Constitutional Law Expert Frederick Schauer to Join University of Virginia Law Faculty

Fred Schauer headshot

Fred Schauer

April 28, 2008 — Frederick Schauer, a leading expert on the First Amendment, constitutional law and legal philosophy, will join the University of Virginia Law School faculty in August. Schauer has served as the Frank Stanton Professor of the First Amendment at Harvard's John F. Kennedy School of Government since 1990, and was previously professor of law at the University of Michigan.

Schauer will join the Law School as a David and Mary Harrison Distinguished Professor of Law, one of the most prestigious chairs in legal academia. The five Harrison Professorships in law are supported by an aggregate gift of more than $57 million.

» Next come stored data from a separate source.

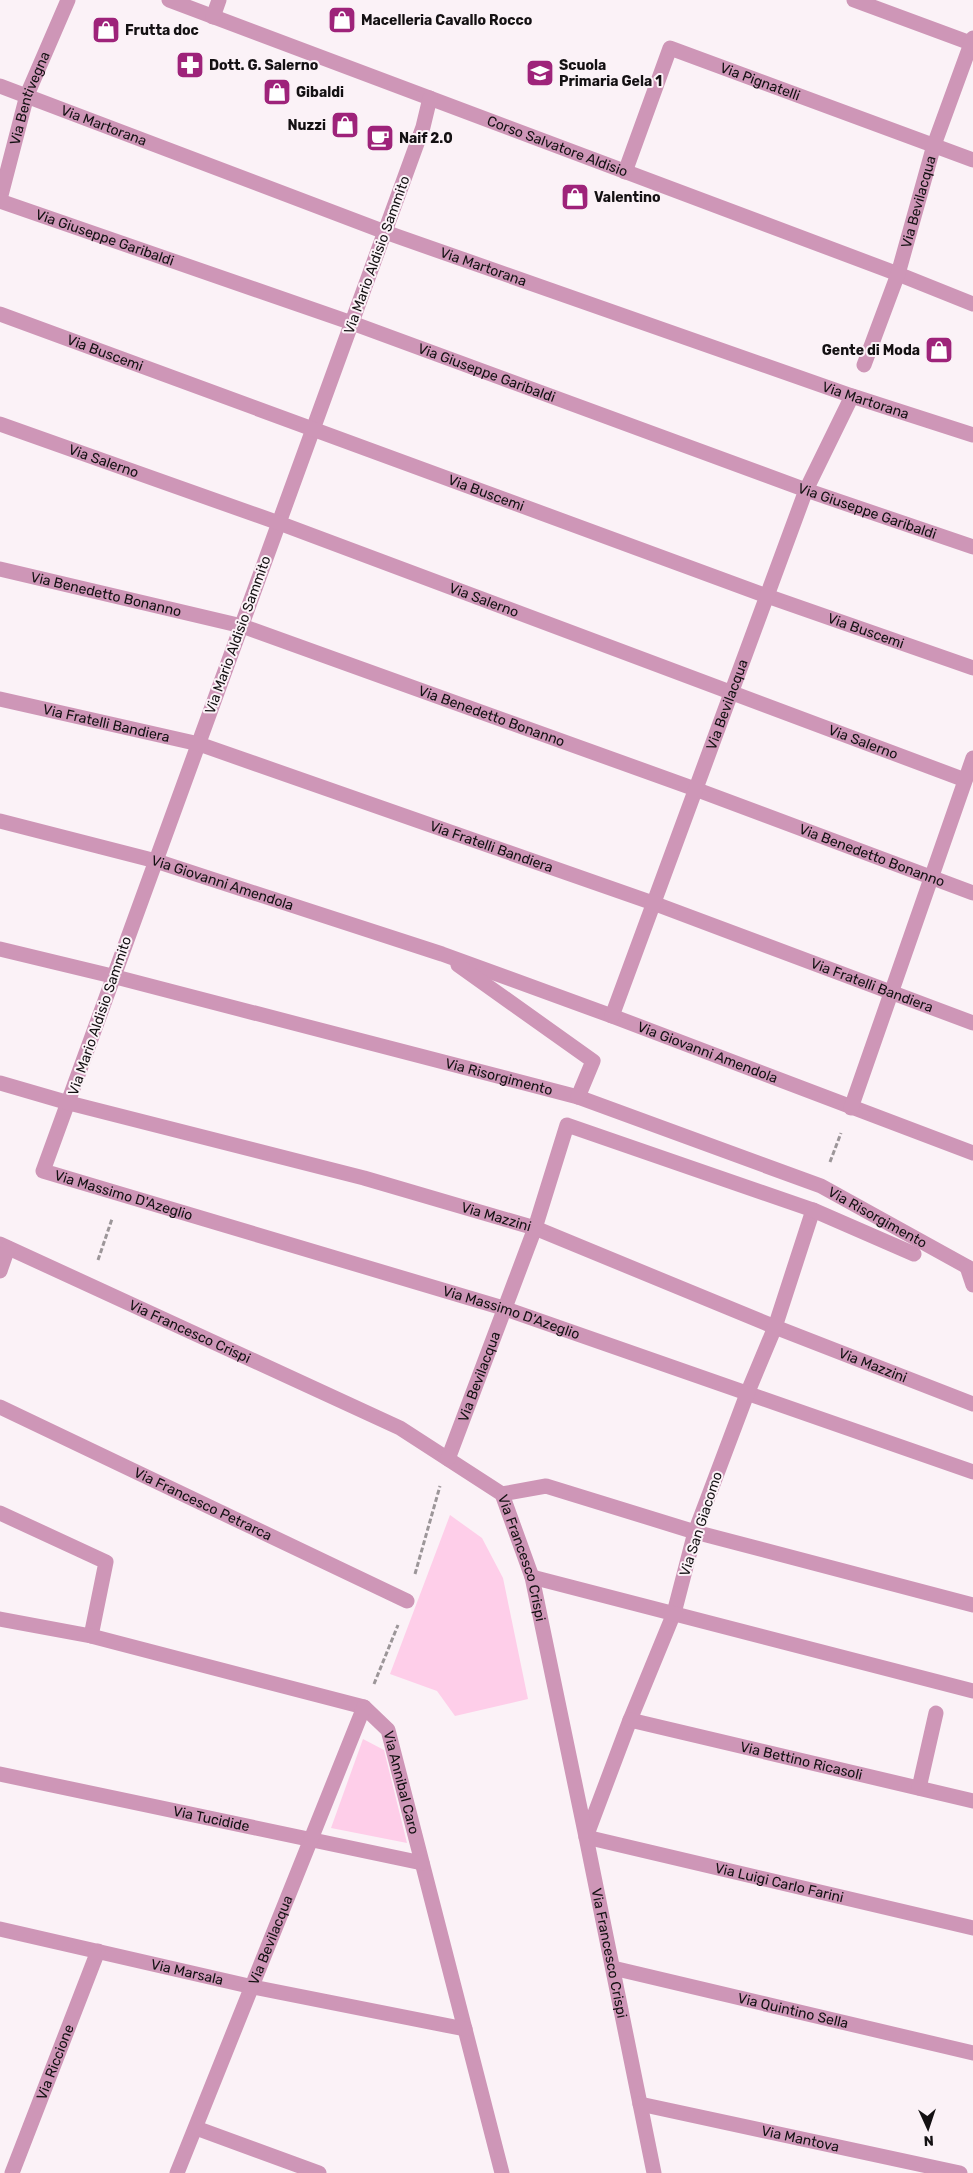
<svg xmlns="http://www.w3.org/2000/svg" width="973" height="2173" font-family="Rubik,sans-serif">
	<rect width="100%" height="100%" fill="#fbf2f7"/>
	<path fill="#fecee9" d="M450,1515l32,23 21,40 25,121 -73,17 -18,-25 -47,-17z
		M363,1739l21,11 23,93 -76,-15z"/>
	<g fill="none" stroke-linecap="round" stroke-linejoin="round">
		<path stroke="#9c9699" stroke-width="3" stroke-dasharray="5 2.5" stroke-linecap="butt" d="M830,1162l11,-29
			M98,1260l14,-41
			M415,1574l25,-88
			M374,1684l24,-59"/>
		<g stroke="#ce96b7" stroke-width="15">
			<path id="s1" d="M169,0l729,274 75,30"/>
			<path d="M854,0l119,44"/>
			<path d="M213,17l6,-17"/>
			<path id="s2" d="M0,86l385,146 467,164 121,39"/>
			<path id="s3" d="M430,98l-7,29 -380,1044 460,137 470,164"/>
			<path id="s4" d="M625,172l45,-124 303,112"/>
			<path id="s5" d="M0,199l27,-104 41,-95"/>
			<path id="s6" d="M0,201l352,122 454,167 167,57"/>
			<path id="s7" d="M0,314l767,282 206,72"/>
			<path id="s8" d="M864,365l34,-91 36,-129 39,-107"/>
			<path id="s9" d="M0,424l279,99 686,257"/>
			<path id="s10" d="M0,569l242,57 453,163 278,104"/>
			<path id="s11" d="M0,699l199,45 454,159 320,120"/>
			<path id="s12" d="M0,821l156,40 286,93 170,62 361,137"/>
			<path id="s13" d="M0,949l112,27 466,121 243,89 152,84"/>
			<path d="M458,965l135,96 -15,36"/>
			<path id="s14" d="M612,1016l194,-526 46,-94"/>
			<path id="s15" d="M0,1083l69,20 295,75 171,50 240,99 198,77"/>
			<path d="M851,1108l122,-350"/>
			<path id="s16" d="M813,1210l-38,117 -28,67 -52,138 -21,81 -44,107 -44,117 387,91"/>
			<path id="s17" d="M0,1244l400,184 102,66 30,83 54,260 68,336"/>
			<path d="M967,1267l6,18"/>
			<path d="M0,1271l8,-23"/>
			<path id="s18" d="M0,1407l407,194"/>
			<path id="s19" d="M448,1459l87,-231 32,-103 246,85 101,44"/>
			<path d="M502,1494l44,-8 149,46 278,73"/>
			<path d="M0,1513l106,49 -15,74"/>
			<path d="M532,1577l441,114"/>
			<path id="s20" d="M0,1619l91,17 273,71 24,23 114,443"/>
			<path id="s21" d="M630,1720l343,81"/>
			<path id="s22" d="M0,1774l422,89"/>
			<path d="M919,1788l17,-75"/>
			<path id="s23" d="M0,1929l253,58 212,42"/>
			<path id="s24" d="M613,1968l360,85"/>
			<path id="s25" d="M640,2104l320,69"/>
			<path d="M196,2128l123,45"/>
			<path id="s26" d="M12,2173l86,-222"/>
			<path id="s27" d="M177,2173l187,-466"/>
		</g>
	</g>
	<defs>
		<symbol id="shop-square" viewBox="-11 -11 22 22"><rect x="-9" y="-9" width="18" height="18" rx="4" fill="#9e237a" stroke="#fbf2f7"/><path d="M-5-2.5h2.3a2.7 3.5 0 0 1 5.4 0H5L5.5 6h-11ZM-1.5-2.5h3a1.5 2.3 0 0 0-3 0Z" fill="#fff"/></symbol>
		<symbol id="pharmacy-square" viewBox="-11 -11 22 22"><rect x="-9" y="-9" width="18" height="18" rx="4" fill="#9e237a" stroke="#fbf2f7"/><path d="M-2-6h4v4h4v4h-4v4h-4v-4h-4v-4h4Z" fill="#fff"/></symbol>
		<symbol id="school-square" viewBox="-11 -11 22 22"><rect x="-9" y="-9" width="18" height="18" rx="4" fill="#9e237a" stroke="#fbf2f7"/><path d="M0-5L7-2L0 1L-7-2ZM-4 1L0 2.5L4 1V4Q0 6-4 4Z" fill="#fff"/></symbol>
		<symbol id="cafe-square" viewBox="-11 -11 22 22"><rect x="-9" y="-9" width="18" height="18" rx="4" fill="#9e237a" stroke="#fbf2f7"/><path d="M-5.5-4.5H6V0H3Q3 3.5 0 3.5H-2.5Q-5.5 3.5-5.5 0ZM3-3.2v2h1.7v-2ZM-6 4.5H4V6H-6Z" fill="#fff"/></symbol>
	</defs>
	<g fill-rule="evenodd">
		<use href="#shop-square" x="326" y="4" width="32" height="32"/>
		<use href="#shop-square" x="90" y="14" width="32" height="32"/>
		<use href="#pharmacy-square" x="174" y="49" width="32" height="32"/>
		<use href="#school-square" x="524" y="57" width="32" height="32"/>
		<use href="#shop-square" x="261" y="76" width="32" height="32"/>
		<use href="#shop-square" x="329" y="109" width="32" height="32"/>
		<use href="#cafe-square" x="364" y="122" width="32" height="32"/>
		<use href="#shop-square" x="559" y="181" width="32" height="32"/>
		<use href="#shop-square" x="923" y="334" width="32" height="32"/>
	</g>
	<g text-anchor="middle" dominant-baseline="central" stroke-width="4" stroke-linejoin="round" paint-order="stroke">
		<g font-size="14" font-weight="bold" fill="#141113" stroke="#fbf2f7" text-anchor="start">
			<text x="361" y="20">Macelleria Cavallo Rocco</text>
			<text x="125" y="30">Frutta doc</text>
			<text x="209" y="65">Dott. G. Salerno</text>
			<text x="559" y="65">Scuola<tspan x="559" dy="16">Primaria Gela 1</tspan></text>
			<text x="296" y="92">Gibaldi</text>
			<text x="326" y="125" text-anchor="end">Nuzzi</text>
			<text x="399" y="138">Naif 2.0</text>
			<text x="594" y="197">Valentino</text>
			<text x="920" y="350" text-anchor="end">Gente di Moda</text>
		</g>
		<g font-size="14" fill="#141113" stroke="#fbf2f7">
			<text stroke="none"><textPath href="#s4" startOffset="228">Via Pignatelli</textPath></text>
			<text stroke="none"><textPath href="#s5" startOffset="105">Via Bentivegna</textPath></text>
			<text stroke="none"><textPath href="#s2" startOffset="111">Via Martorana</textPath></text>
			<text stroke="none"><textPath href="#s1" startOffset="415">Corso Salvatore Aldisio</textPath></text>
			<text stroke="none"><textPath href="#s8" startOffset="172">Via Bevilacqua</textPath></text>
			<text stroke="none"><textPath href="#s6" startOffset="111">Via Giuseppe Garibaldi</textPath></text>
			<text transform="translate(377 255) rotate(-70)">Via Mario Aldisio Sammito</text>
			<text stroke="none"><textPath href="#s2" startOffset="516">Via Martorana</textPath></text>
			<text stroke="none"><textPath href="#s7" startOffset="112">Via Buscemi</textPath></text>
			<text stroke="none"><textPath href="#s6" startOffset="516">Via Giuseppe Garibaldi</textPath></text>
			<text stroke="none"><textPath href="#s2" startOffset="921">Via Martorana</textPath></text>
			<text stroke="none"><textPath href="#s9" startOffset="110">Via Salerno</textPath></text>
			<text stroke="none"><textPath href="#s7" startOffset="518">Via Buscemi</textPath></text>
			<text stroke="none"><textPath href="#s6" startOffset="921">Via Giuseppe Garibaldi</textPath></text>
			<text stroke="none"><textPath href="#s10" startOffset="109">Via Benedetto Bonanno</textPath></text>
			<text stroke="none"><textPath href="#s9" startOffset="515">Via Salerno</textPath></text>
			<text stroke="none"><textPath href="#s7" startOffset="922">Via Buscemi</textPath></text>
			<text transform="translate(238 635) rotate(-70)">Via Mario Aldisio Sammito</text>
			<text stroke="none"><textPath href="#s14" startOffset="332">Via Bevilacqua</textPath></text>
			<text stroke="none"><textPath href="#s10" startOffset="514">Via Benedetto Bonanno</textPath></text>
			<text stroke="none"><textPath href="#s11" startOffset="109">Via Fratelli Bandiera</textPath></text>
			<text stroke="none"><textPath href="#s9" startOffset="920">Via Salerno</textPath></text>
			<text stroke="none"><textPath href="#s11" startOffset="514">Via Fratelli Bandiera</textPath></text>
			<text stroke="none"><textPath href="#s10" startOffset="919">Via Benedetto Bonanno</textPath></text>
			<text stroke="none"><textPath href="#s12" startOffset="231">Via Giovanni Amendola</textPath></text>
			<text stroke="none"><textPath href="#s11" startOffset="919">Via Fratelli Bandiera</textPath></text>
			<text transform="translate(100 1016) rotate(-71)">Via Mario Aldisio Sammito</text>
			<text stroke="none"><textPath href="#s12" startOffset="745">Via Giovanni Amendola</textPath></text>
			<text stroke="none"><textPath href="#s13" startOffset="515">Via Risorgimento</textPath></text>
			<text stroke="none"><textPath href="#s3" startOffset="1225">Via Massimo D'Azeglio</textPath></text>
			<text stroke="none"><textPath href="#s15" startOffset="514">Via Mazzini</textPath></text>
			<text stroke="none"><textPath href="#s13" startOffset="920">Via Risorgimento</textPath></text>
			<text stroke="none"><textPath href="#s3" startOffset="1630">Via Massimo D'Azeglio</textPath></text>
			<text stroke="none"><textPath href="#s17" startOffset="209">Via Francesco Crispi</textPath></text>
			<text stroke="none"><textPath href="#s15" startOffset="919">Via Mazzini</textPath></text>
			<text stroke="none"><textPath href="#s19" startOffset="88">Via Bevilacqua</textPath></text>
			<text stroke="none"><textPath href="#s18" startOffset="225">Via Francesco Petrarca</textPath></text>
			<text transform="translate(701 1524) rotate(-72)">Via San Giacomo</text>
			<text stroke="none"><textPath href="#s17" startOffset="629">Via Francesco Crispi</textPath></text>
			<text stroke="none"><textPath href="#s21" startOffset="176">Via Bettino Ricasoli</textPath></text>
			<text stroke="none"><textPath href="#s20" startOffset="462">Via Annibal Caro</textPath></text>
			<text stroke="none"><textPath href="#s22" startOffset="216">Via Tucidide</textPath></text>
			<text stroke="none"><textPath href="#s16" startOffset="866">Via Luigi Carlo Farini</textPath></text>
			<text stroke="none"><textPath href="#s27" startOffset="251">Via Bevilacqua</textPath></text>
			<text stroke="none"><textPath href="#s17" startOffset="1034">Via Francesco Crispi</textPath></text>
			<text stroke="none"><textPath href="#s23" startOffset="192">Via Marsala</textPath></text>
			<text stroke="none"><textPath href="#s24" startOffset="185">Via Quintino Sella</textPath></text>
			<text stroke="none"><textPath href="#s26" startOffset="119">Via Riccione</textPath></text>
			<text stroke="none"><textPath href="#s25" startOffset="164">Via Mantova</textPath></text>
		</g>
	</g>
	<g transform="translate(928 2128) rotate(177)" stroke="#fbf2f7" stroke-width="4" paint-order="stroke">
	<path d="M0-4L9 19L0 12L-9 19Z" fill="#141113"/>
	<text y="-8" font-size="14" font-weight="bold" text-anchor="middle" fill="#141113">N</text>
	</g>
</svg>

"We are delighted to welcome Fred Schauer to the University of Virginia," said Dean John C. Jeffries Jr. "He is an extraordinarily prolific scholar who combines wide-ranging interests with keen analytic discipline. He will make a wonderful addition to the Law School faculty."

Schauer is the author of numerous books, including "The Law of Obscenity" (BNA, 1976), "Free Speech: A Philosophical Enquiry" (Cambridge, 1982); "Playing by the Rules: A Philosophical Examination of Rule-Based Decision-Making in Law and in Life" (Clarendon/Oxford, 1991); and most recently, "Profiles, Probabilities, and Stereotypes" (Belknap/Harvard, 2003). He also co-edited "The Philosophy of Law: Classic and Contemporary Readings" (Oxford, 1996) and "The First Amendment: A Reader" (West, 1992, 1995), and is the author of more than 200 published articles on constitutional law and theory, freedom of speech and press, legal reasoning and the philosophy of law. He is currently George Eastman Visiting Professor at Oxford University and a fellow of Balliol College.

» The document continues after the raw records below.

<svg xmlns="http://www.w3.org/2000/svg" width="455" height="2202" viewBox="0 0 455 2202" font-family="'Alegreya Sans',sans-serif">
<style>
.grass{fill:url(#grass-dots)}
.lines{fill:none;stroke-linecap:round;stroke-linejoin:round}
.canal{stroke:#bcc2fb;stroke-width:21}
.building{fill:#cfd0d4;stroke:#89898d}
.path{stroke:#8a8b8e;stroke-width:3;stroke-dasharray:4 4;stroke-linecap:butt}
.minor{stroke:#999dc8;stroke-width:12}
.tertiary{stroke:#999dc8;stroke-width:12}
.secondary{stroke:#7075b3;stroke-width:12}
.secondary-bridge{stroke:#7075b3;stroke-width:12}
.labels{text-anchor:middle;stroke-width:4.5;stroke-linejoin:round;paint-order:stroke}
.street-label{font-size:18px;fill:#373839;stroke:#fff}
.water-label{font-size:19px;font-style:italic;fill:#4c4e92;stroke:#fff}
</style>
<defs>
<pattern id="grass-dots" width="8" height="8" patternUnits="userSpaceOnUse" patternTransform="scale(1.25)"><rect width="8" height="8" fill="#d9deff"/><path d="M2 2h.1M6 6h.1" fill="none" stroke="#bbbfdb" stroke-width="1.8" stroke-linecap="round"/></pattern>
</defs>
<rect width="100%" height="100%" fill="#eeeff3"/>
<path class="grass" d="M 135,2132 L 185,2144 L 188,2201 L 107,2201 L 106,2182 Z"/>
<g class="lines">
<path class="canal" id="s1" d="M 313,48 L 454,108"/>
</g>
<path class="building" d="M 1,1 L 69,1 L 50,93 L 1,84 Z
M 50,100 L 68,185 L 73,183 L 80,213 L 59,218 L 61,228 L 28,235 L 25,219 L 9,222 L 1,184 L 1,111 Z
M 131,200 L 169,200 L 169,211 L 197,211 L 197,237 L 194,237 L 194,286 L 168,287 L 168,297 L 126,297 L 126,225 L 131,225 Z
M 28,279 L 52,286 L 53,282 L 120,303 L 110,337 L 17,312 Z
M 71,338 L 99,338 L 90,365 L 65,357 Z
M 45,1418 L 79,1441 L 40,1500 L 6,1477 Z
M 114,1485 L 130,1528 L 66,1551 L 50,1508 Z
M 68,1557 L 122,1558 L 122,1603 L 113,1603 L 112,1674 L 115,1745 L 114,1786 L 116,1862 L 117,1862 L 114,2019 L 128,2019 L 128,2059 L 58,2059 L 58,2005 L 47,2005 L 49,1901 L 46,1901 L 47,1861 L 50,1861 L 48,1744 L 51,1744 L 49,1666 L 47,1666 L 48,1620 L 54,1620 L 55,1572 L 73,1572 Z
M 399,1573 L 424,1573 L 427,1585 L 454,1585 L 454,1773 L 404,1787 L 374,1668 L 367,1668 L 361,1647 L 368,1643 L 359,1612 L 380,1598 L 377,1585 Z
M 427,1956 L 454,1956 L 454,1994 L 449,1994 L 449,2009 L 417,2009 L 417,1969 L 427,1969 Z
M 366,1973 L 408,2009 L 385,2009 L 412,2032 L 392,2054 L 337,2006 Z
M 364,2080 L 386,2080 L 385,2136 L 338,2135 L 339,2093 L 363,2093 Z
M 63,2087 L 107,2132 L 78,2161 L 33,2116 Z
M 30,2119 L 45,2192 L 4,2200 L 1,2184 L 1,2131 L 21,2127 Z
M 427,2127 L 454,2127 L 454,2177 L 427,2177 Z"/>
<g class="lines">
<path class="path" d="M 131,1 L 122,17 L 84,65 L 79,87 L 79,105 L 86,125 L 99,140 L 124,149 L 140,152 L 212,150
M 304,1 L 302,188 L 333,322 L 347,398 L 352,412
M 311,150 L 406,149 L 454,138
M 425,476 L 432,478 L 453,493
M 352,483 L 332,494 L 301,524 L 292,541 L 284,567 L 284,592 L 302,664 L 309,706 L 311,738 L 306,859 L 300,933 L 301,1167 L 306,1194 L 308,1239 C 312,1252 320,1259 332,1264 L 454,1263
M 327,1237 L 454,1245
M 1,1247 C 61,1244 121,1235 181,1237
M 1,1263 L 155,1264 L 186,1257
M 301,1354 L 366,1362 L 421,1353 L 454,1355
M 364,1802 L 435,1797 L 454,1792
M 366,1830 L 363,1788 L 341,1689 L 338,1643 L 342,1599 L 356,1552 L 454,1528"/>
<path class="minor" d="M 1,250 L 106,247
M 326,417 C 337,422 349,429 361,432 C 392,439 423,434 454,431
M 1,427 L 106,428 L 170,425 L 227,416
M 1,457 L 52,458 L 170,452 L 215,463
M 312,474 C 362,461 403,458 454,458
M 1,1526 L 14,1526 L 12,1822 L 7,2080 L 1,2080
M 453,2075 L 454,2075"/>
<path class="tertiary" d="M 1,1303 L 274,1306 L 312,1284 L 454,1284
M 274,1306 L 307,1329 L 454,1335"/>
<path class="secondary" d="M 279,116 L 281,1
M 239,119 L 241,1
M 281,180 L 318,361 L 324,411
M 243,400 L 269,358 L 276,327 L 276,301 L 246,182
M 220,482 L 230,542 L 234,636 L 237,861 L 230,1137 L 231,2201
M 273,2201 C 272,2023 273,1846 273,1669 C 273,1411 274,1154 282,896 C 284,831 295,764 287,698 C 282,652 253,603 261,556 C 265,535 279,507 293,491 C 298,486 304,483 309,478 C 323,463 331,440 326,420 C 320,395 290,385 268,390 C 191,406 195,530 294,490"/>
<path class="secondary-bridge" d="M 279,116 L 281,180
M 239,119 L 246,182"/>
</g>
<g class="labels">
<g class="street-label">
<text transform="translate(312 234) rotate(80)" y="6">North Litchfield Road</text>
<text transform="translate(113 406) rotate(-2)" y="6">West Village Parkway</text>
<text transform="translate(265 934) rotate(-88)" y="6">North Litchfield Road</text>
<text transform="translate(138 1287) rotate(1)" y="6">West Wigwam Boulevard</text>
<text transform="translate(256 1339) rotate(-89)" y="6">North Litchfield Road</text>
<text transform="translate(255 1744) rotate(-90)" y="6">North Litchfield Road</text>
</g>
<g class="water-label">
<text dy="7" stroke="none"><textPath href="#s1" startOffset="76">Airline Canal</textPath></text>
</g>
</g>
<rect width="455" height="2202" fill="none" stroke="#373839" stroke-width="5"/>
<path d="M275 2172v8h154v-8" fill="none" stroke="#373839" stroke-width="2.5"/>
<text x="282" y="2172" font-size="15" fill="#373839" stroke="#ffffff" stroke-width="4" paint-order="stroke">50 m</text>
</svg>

"The University of Virginia Law School is a distinguished institution whose fully engaged faculty and students make it an ideal place for totally committed learning and scholarship. It is a place where serious thought matters, and I look forward to learning from my colleagues and students just as they, I hope, are learning from me," Schauer said. "And an added plus is that the University is so strong in those disciplines — especially philosophy, psychology and politics — that have informed my work, and will continue to do so." 

Schauer is a fellow of the American Academy of Arts and Sciences, has held a Guggenheim Fellowship, has been vice president of the American Society for Political and Legal Philosophy, and was a founding co-editor of the journal Legal Theory. In 2004 he received a universitywide Distinguished Teacher Award from Harvard University, where he teaches courses in evidence and the First Amendment and supervises graduate students in jurisprudence and comparative constitutional law at Harvard Law School. He also has served as academic dean and acting dean of the Kennedy School.

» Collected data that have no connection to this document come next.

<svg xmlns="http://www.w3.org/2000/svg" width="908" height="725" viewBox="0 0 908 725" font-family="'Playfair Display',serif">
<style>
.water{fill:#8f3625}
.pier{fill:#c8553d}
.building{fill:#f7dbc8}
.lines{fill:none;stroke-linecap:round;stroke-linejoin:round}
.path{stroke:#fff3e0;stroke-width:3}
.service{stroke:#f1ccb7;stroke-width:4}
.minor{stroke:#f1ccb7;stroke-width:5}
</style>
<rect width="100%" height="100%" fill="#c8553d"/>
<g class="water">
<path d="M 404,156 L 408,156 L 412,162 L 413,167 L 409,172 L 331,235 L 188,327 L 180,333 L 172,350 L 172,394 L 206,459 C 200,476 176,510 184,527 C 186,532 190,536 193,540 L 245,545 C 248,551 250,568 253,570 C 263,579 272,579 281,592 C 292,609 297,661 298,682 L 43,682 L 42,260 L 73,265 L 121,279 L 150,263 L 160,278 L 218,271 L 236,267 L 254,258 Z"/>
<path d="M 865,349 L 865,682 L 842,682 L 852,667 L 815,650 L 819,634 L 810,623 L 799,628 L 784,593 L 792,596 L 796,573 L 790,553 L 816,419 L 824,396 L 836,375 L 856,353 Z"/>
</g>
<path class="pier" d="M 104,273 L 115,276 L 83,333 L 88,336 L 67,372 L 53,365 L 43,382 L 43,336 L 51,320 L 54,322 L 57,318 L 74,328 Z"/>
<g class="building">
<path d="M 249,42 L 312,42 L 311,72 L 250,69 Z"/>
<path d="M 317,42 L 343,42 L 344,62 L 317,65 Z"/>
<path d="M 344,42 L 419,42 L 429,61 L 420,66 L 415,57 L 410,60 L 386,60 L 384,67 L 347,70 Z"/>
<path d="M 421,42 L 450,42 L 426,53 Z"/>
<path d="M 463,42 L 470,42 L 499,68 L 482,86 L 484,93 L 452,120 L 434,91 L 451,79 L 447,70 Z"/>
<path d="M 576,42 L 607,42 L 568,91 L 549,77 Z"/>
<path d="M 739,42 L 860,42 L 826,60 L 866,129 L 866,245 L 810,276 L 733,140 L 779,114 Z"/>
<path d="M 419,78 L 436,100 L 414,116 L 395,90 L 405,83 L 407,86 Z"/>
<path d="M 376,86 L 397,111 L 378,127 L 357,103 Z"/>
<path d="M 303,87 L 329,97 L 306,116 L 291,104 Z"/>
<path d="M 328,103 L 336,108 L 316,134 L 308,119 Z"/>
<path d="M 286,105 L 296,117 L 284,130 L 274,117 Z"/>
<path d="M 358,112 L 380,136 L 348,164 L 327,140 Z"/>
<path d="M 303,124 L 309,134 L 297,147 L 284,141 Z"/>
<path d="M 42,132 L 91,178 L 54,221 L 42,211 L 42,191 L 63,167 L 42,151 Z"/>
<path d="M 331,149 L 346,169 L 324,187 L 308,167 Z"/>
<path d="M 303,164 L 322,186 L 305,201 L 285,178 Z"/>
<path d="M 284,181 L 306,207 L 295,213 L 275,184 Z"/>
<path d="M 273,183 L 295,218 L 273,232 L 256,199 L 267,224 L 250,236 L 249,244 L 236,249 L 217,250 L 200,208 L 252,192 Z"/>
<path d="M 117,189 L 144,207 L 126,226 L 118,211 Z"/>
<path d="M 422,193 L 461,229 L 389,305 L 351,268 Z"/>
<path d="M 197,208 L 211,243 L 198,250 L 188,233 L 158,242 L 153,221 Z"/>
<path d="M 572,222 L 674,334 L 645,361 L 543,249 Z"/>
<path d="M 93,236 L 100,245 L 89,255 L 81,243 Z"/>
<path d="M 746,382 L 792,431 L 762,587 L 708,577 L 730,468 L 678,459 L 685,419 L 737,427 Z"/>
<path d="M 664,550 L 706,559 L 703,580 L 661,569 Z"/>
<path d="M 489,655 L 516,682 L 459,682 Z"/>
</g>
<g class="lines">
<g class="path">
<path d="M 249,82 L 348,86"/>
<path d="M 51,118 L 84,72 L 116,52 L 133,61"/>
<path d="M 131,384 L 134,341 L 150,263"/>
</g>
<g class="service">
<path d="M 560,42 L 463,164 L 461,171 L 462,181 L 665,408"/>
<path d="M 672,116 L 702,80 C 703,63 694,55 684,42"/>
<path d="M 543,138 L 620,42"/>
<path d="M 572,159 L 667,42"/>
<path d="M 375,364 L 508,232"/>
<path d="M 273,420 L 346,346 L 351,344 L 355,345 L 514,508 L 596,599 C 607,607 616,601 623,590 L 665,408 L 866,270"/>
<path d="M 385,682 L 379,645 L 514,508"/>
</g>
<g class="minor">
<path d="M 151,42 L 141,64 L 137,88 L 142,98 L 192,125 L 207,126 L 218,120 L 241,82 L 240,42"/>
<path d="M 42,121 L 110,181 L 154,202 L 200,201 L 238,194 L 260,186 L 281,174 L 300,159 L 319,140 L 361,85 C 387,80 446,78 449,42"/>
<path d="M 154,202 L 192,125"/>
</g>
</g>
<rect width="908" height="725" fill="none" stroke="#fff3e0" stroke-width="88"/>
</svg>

"Fred Schauer is a genuine superstar. He has written on a dizzying array of subjects, and his work is at the forefront of every field that he addresses," said U.Va. law professor Caleb Nelson. "His book 'Playing by the Rules' remains the best thing ever written about the nature of rule-based decision-making, and his work is equally incisive and insightful on topics ranging from the First Amendment to interpretive theory, from precedent to the role of courts in our democracy."

A graduate of Dartmouth College, the Amos Tuck School of Business Administration and Harvard Law School, Schauer has lectured and taught in Canada, Chile, Australia, New Zealand, Singapore, Taiwan, Great Britain, Russia, Hungary, Germany, Portugal, Ireland, Finland, Spain, Italy, Saudi Arabia, India, the Netherlands, Israel, Mexico, Argentina and China. He has advised on issues of legal and constitutional development in or for Estonia, Ethiopia, Mongolia, Belarus, South Africa, Vietnam and the Faroe Islands.

Schauer has also been the John Ewald Distinguished Visiting Professor of Law at the University of Virginia (1996), Fischel-Neil Distinguished Visiting Professor of Law at the University of Chicago, Morton Distinguished Visiting Professor of the Humanities at Dartmouth College, Distinguished Visiting Professor of Law at the University of Toronto and Distinguished Visitor at the New York University School of Law.